Sunday, September 23, 2012

3 dogs 1 castle: The adjustment

Life has calmed down since my previous two posts. 3 dogs in 1 castle has become comfortable, a routine, a way of living. Of course Ollie and Porter are about to return to their own homes, which, I'm sure, will lead to a bit of an adjustment for Charlie. But for now, we are fairing quite well.

The adjustment period. We've all experienced it at some point in our lives. It's the period of time it takes us to become accustomed to our most recent endeavor. Adjusting can be thrilling, unnerving, or both of those at the same time. Depending on the situation, our outlook, and our ability to be flexible all determines whether or not we emerge from this period successful and well-adjusted or defeated and demoralized. Well, maybe those polarized outcomes are not exactly what happens after an adjustment period, but hopefully you get the point. Some times adjustment periods are dramatic and important. Other times, they are slight moments of fine-tuning.

School presents many adjustment periods like a new teacher, a different class, a new school. At each step of the way there are different rules, expectations, ways of doing things. The greatest adjustments in school come with age, from elementary to middle school, middle school to high school, and high school to college. During these times we reconcile what we expect that next stage to be like with what we actually experience.

Changing jobs or beginning a new job. We are the new one who is out of place and does not yet belong. This change contains new co-workers, a different culture, learning the norms of the workplace, and becoming accustomed to new roles in an establishment.

Moving to a new neighborhood, city, state, or country. Or maybe even changing living arrangements like getting a new roommate or living with a spouse.

An addition or loss of a family member, co-worker, neighbor. How do we go on without someone dear to us? How do we adjust to the changes the new person brings to our established living?

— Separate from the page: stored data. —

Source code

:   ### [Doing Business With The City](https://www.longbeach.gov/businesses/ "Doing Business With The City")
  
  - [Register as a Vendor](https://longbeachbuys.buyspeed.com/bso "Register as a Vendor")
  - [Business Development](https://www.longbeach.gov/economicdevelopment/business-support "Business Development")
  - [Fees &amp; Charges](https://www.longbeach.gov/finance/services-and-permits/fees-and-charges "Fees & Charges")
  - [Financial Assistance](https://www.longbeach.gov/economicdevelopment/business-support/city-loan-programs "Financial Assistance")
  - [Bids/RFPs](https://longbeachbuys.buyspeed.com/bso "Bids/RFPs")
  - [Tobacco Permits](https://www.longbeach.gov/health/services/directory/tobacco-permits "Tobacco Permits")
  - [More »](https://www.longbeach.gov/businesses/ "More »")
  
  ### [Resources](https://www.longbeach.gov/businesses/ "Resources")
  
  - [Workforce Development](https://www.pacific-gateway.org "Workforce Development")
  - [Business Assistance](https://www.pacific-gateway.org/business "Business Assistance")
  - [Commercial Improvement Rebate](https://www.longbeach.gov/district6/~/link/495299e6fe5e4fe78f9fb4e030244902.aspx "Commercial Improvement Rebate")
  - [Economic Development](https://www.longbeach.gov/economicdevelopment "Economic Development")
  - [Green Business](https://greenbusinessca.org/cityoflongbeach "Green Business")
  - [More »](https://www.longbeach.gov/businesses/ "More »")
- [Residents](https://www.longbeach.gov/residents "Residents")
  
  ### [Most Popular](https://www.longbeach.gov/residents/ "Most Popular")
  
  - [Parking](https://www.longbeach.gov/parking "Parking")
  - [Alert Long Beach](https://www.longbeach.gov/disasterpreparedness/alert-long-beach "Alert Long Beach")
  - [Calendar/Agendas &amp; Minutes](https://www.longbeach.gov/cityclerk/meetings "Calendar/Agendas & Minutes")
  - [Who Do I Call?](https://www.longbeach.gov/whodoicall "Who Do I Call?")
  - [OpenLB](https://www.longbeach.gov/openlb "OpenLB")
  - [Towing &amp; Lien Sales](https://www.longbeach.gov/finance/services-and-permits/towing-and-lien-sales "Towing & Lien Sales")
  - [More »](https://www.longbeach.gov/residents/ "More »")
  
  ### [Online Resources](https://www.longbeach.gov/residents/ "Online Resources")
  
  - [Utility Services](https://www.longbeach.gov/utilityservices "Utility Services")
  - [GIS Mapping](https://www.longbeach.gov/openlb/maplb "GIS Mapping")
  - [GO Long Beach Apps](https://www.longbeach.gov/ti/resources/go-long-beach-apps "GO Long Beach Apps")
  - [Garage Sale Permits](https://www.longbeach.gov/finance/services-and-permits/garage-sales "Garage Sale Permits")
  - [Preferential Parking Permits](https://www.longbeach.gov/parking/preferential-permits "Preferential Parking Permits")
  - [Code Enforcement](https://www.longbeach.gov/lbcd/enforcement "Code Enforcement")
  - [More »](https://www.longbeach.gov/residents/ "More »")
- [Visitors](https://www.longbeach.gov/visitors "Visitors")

Having three dogs in the house took a slight adjustment for all of us. Porter and Ollie clearly are missing their human family. Charlie is not getting all of the attention from his human parents. And Michelle and I are dealing with an entirely new dynamic. My other posts describe the rocky beginnings, especially during the first night, and of course the rolling in poop incident. But the second night was much better. We decided that Charlie would sleep in his bed like always. Porter and Ollie would kennel up. Porter was fine with this arrangement. Ollie voiced his concern with low growls followed by puffs of air from his nose and mouth. For hours. He sounded like a fire-breathing dragon.

Night three, the arrangements stayed the same and no one voiced dissent. The back yard went from a place of constant fighting for domination to a communal space all dogs happily shared. They settled comfortably in the house, relaxing in their surroundings.

The dogs are now enjoying each others' company as they regularly compete for the prize possession, the toy of the moment. Sometimes that is Ollie holding the rope in his grasp as he gnaws at it, growling at the slightest moment of an approaching Charlie or Porter. Other times it is Charlie and Porter circling for the ball... which now has a nice little hole chewed out of it.

Life is like a body of water. The ebbs and flows of the waves can be predictable or uncertain. They can be destructive. Or they can be calm and peaceful.

Or life can be like 3 dogs in 1 castle. The relationships and temperaments must be negotiated. They can be tense and trying. Or they can be unexpectedly content and perfect.

What have been the best and worst adjustment periods of your life? Which of those moments are worth sharing?

1 comment:

  1. I think my biggest adjustments were when I moved to DC and then when I moved back. So many people asked me how it was when my husband (the author) and I moved in together and when we got married, but I think that was one of the easiest adjustments to make! Maybe we're just lucky.